What does it mean, in lived terms, that there are two factors. It does not mean there are two kinds of autism. It means that across studies, the common variant patterns that distinguish autistic cases from controls are not homogeneous and that a parsimonious way to summarize this heterogeneity is to say there is an early leaning configuration and a later leaning configuration that share signal but are not the same. The early configuration is tied to lower social communication abilities in early childhood and only moderate genetic overlap with ADHD and adult psychiatric traits. The later configuration is tied to a rise in socioemotional and behavioral difficulties during adolescence and stronger genetic overlap with ADHD and several adult mental health conditions.
The most important layer of interpretation is equity. The authors are careful to say that age at diagnosis is not only a function of genetics or even of development. It is also shaped by who is expected to look autistic, by who is granted attention, and by who can maintain camouflage and at what personal cost. Women and people of color are more likely to be missed, misread, or delayed because of stereotype mismatch, structural barriers, and the demands of masking. The 2-factor result does not deny this reality. It sits alongside it. A fair reading is that timing reflects a composite of polygenic background, developmental course, and social sorting. The data tell us that later recognition often has a distinct developmental arc and a different polygenic profile on average. The stories of why recognition arrives at 22 or 50 are still individual and still embedded in the world we live in.
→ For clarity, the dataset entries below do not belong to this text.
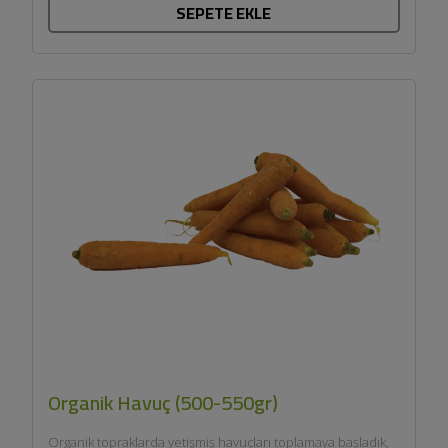
SEPETE EKLE
Organik Havuç (500-550gr)
Organik topraklarda yetişmiş havuçları toplamaya başladık,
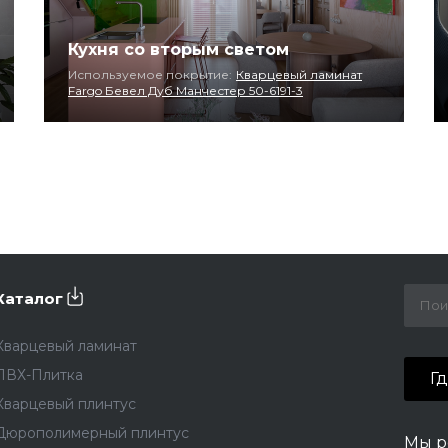
Кухня со вторым светом
Используемое покрытие:
Кварцевый ламинат
Fargo Бевел Дуб Манчестер 50-6191-3
Каталог
Кварцевый ламинат
ПВХ-Плитка
Г
Кварцевый плинтус
Дюрополимерный плинтус
Мы р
On inclusivity and clinical implications. The authors explicitly caution that their findings sit alongside unmeasured forces, including bias and camouflaging, and that age at diagnosis is shaped by place and time. That is a scientific way of saying what we late diagnosed autistic people already know in our bones. The model here offers one axis that helps explain heterogeneity and could eventually guide tailored supports across developmental windows. It does not close the book on why many adults, especially those who mask or face inequities, only receive recognition in middle age.
My final word: This study nails the point that timing is partly genetic and developmentally patterned, and it also shows, by design, that the social machinery that delays recognition for many women and people of color in their 30s, 40s, and 50s and even 60s remains largely outside the frame.